Rate-Determining Step

The rate-determining step is the slowest step in a multi-step chemical reaction mechanism, and it essentially sets the pace for the overall reaction. Since the entire process can only proceed as fast as its slowest component, understanding the rate-determining step is crucial for predicting and controlling reaction rates.

In the given example of chloroform reacting with chlorine, the slow step (Step 2) is the reaction between Cl(g) and CHCl3(g). This step will dictate how fast or slow the overall reaction will proceed. Knowing this allows us to concentrate our efforts on this step if we were to find ways to speed up the reaction, for instance by adding a catalyst or increasing the temperature.

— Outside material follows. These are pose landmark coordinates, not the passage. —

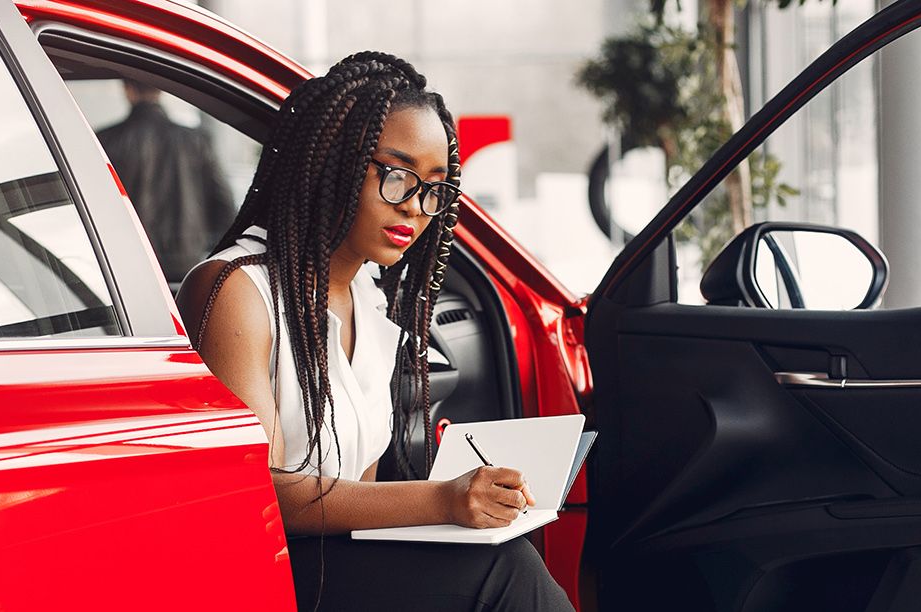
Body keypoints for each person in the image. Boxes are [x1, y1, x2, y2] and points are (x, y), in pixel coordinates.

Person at [176, 52, 575, 612]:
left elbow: (354, 495)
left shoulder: (368, 296)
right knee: (503, 575)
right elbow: (257, 495)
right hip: (271, 570)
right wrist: (440, 499)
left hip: (334, 561)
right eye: (395, 174)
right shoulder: (239, 290)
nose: (415, 206)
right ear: (333, 163)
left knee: (502, 557)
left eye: (434, 188)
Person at [98, 81, 236, 279]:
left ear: (128, 90)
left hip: (129, 264)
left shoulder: (105, 141)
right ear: (160, 91)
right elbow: (224, 205)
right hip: (186, 264)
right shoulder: (195, 140)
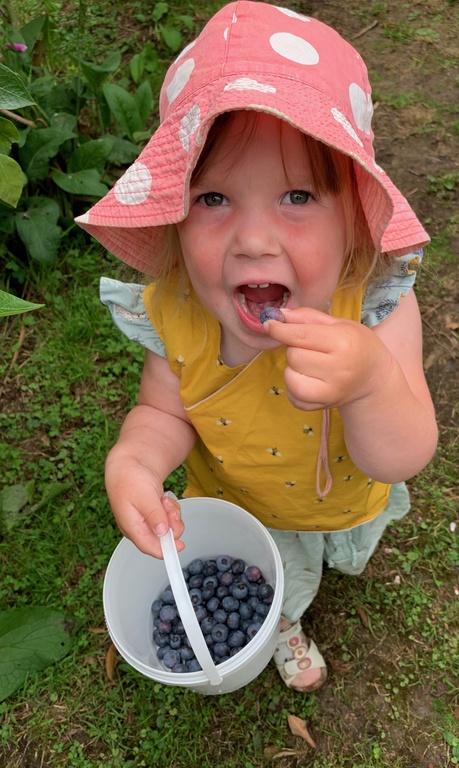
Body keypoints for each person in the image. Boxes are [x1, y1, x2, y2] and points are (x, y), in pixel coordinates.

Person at [76, 0, 437, 693]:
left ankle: (326, 557)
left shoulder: (373, 309)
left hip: (343, 489)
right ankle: (281, 621)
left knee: (340, 544)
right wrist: (134, 459)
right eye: (213, 199)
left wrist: (370, 382)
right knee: (272, 582)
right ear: (176, 215)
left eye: (297, 196)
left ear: (354, 219)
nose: (252, 240)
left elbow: (402, 454)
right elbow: (163, 412)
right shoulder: (179, 313)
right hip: (242, 507)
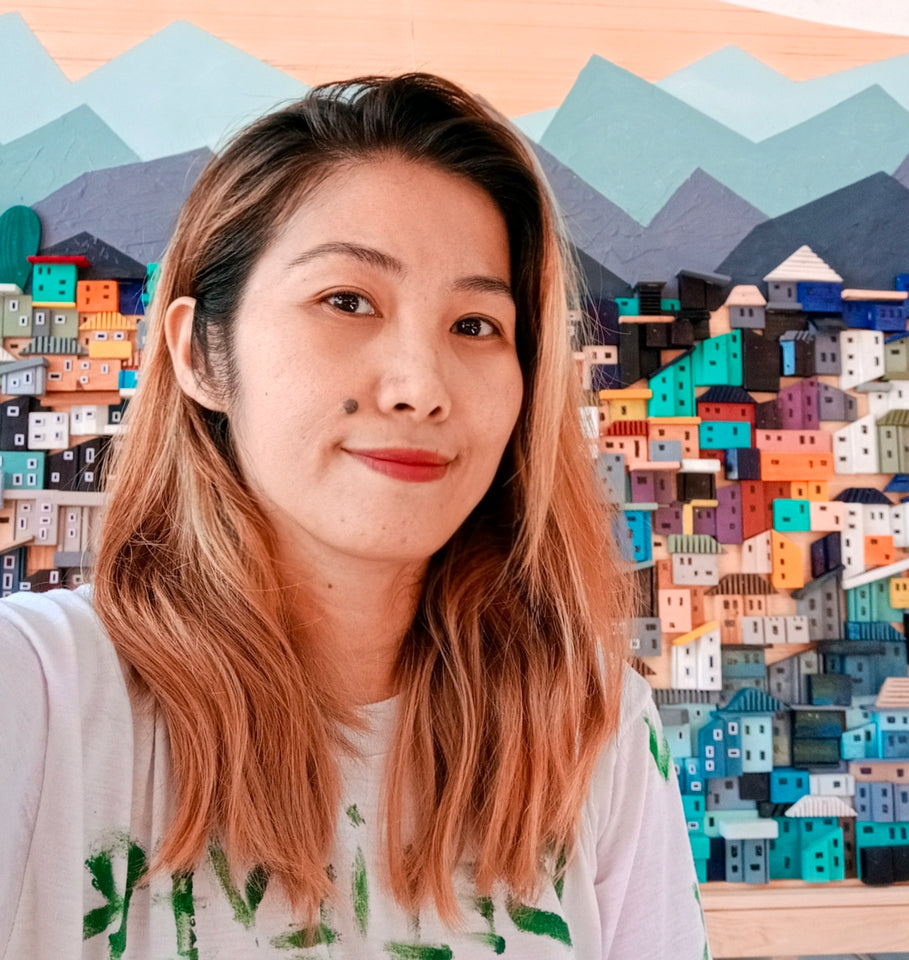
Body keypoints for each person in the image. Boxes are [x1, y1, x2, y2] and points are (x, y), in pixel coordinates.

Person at [0, 74, 708, 959]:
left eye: (476, 325)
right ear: (201, 354)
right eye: (347, 301)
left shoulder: (593, 732)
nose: (420, 386)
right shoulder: (39, 699)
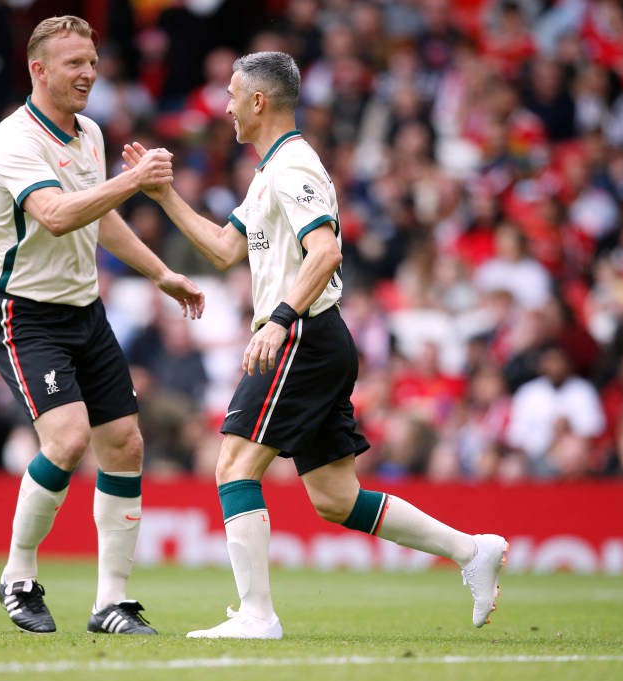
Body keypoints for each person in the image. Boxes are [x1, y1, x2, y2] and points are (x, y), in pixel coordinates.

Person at [123, 51, 507, 639]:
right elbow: (226, 249)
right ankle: (470, 550)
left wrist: (278, 319)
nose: (223, 106)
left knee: (232, 465)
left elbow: (325, 251)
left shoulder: (294, 167)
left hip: (301, 332)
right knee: (334, 497)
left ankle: (257, 616)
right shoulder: (270, 170)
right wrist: (165, 197)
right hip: (316, 335)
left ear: (258, 101)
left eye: (230, 94)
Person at [0, 15, 204, 636]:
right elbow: (54, 215)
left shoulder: (90, 134)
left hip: (86, 311)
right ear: (39, 70)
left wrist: (160, 273)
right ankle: (18, 576)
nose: (88, 72)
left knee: (126, 445)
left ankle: (111, 602)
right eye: (73, 62)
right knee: (68, 438)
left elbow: (98, 218)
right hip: (24, 313)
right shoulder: (13, 141)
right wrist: (133, 181)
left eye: (92, 59)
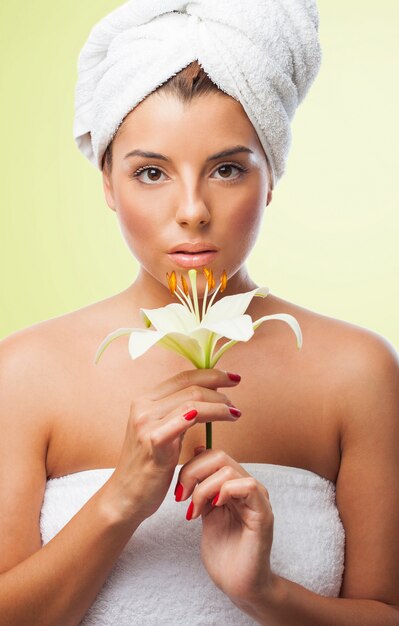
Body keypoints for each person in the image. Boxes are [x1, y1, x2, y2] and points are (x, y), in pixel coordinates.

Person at [1, 1, 399, 625]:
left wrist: (263, 592)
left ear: (271, 177)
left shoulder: (358, 371)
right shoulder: (23, 373)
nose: (192, 210)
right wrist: (121, 501)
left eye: (227, 169)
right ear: (108, 181)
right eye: (152, 172)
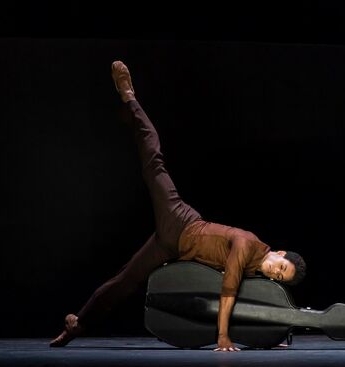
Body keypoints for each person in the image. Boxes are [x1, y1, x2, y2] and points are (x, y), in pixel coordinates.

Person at [49, 60, 307, 352]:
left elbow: (244, 304)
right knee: (154, 165)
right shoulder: (247, 244)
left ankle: (77, 325)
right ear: (280, 252)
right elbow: (228, 291)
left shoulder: (254, 268)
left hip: (171, 246)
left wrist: (268, 340)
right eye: (280, 267)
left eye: (279, 277)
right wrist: (222, 337)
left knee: (126, 280)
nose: (274, 273)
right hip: (180, 221)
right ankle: (130, 99)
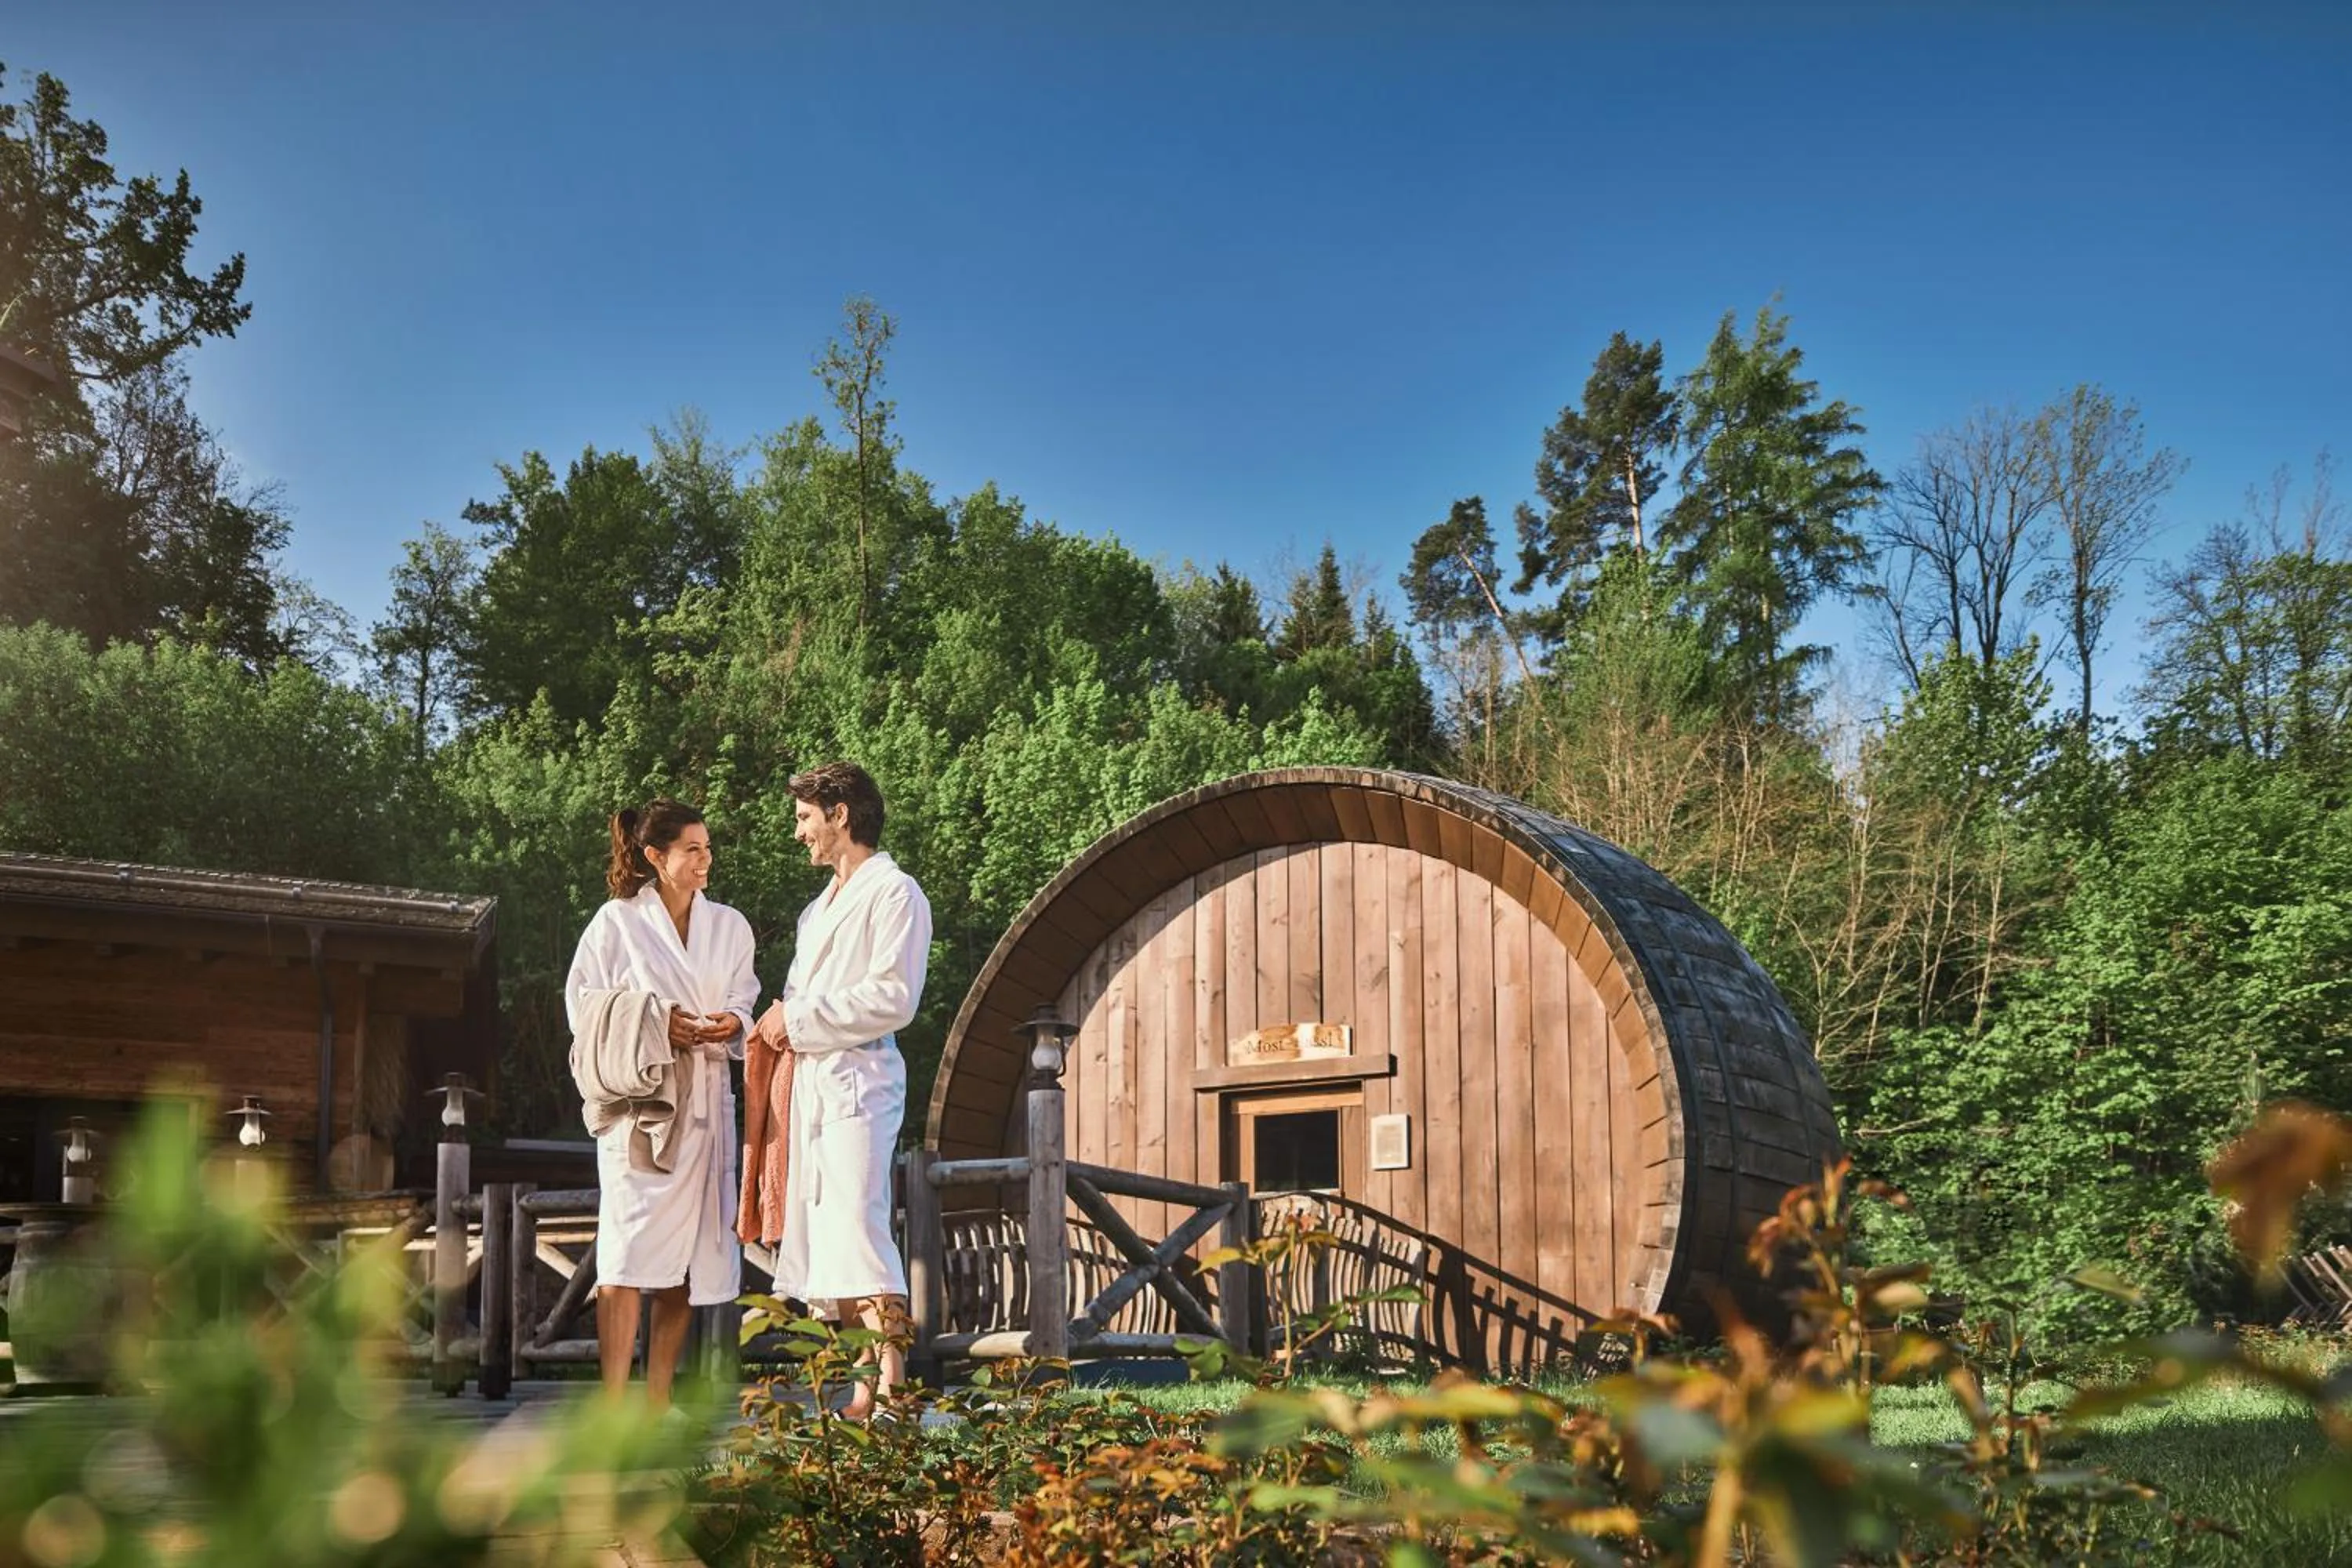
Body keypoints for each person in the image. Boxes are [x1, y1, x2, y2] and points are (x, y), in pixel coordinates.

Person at [750, 761, 932, 1420]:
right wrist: (779, 1019)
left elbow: (894, 998)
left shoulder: (896, 894)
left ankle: (897, 1385)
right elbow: (802, 997)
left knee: (860, 1226)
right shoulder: (813, 911)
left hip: (860, 1084)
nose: (798, 831)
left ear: (840, 815)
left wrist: (795, 1020)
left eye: (804, 817)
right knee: (831, 1236)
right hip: (813, 1091)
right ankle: (864, 1390)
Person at [565, 798, 757, 1408]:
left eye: (707, 847)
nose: (706, 860)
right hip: (642, 1112)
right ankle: (615, 1407)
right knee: (623, 1257)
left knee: (684, 1264)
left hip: (705, 1107)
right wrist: (658, 1024)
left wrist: (732, 1023)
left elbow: (746, 999)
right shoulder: (616, 923)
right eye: (692, 850)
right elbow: (583, 1008)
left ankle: (656, 1404)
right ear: (656, 856)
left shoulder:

Identifying the rate-determining step is also central to deriving the rate law for a reaction, which mathematically relates the rate of a reaction to the concentrations of the reactants. Such an understanding is vital for predicting how the reaction rate will change with varying reactant concentrations.

Reaction Intermediates

Reaction intermediates are species that are produced in one step of a reaction mechanism and used up in a subsequent step. They are the 'middle-men' of a reaction sequence, not present in the reactants or the final products but essential for the reaction path. In our chloroform-chlorine reaction mechanism, both Cl(g) and CCl3(g) act as intermediates.

Intermediates are often very reactive and have a short lifespan. They can give insights into the progression of a reaction and the types of bonds that are formed and broken along the reaction path. Identifying intermediates is also crucial when deducing the mechanism of a reaction as it allows us to piece together plausible steps in a mechanism.

Because intermediates are transient and may have low concentrations that are difficult to measure directly, chemists often infer their presence and behavior from the study of the overall reaction and the rates of its elementary steps.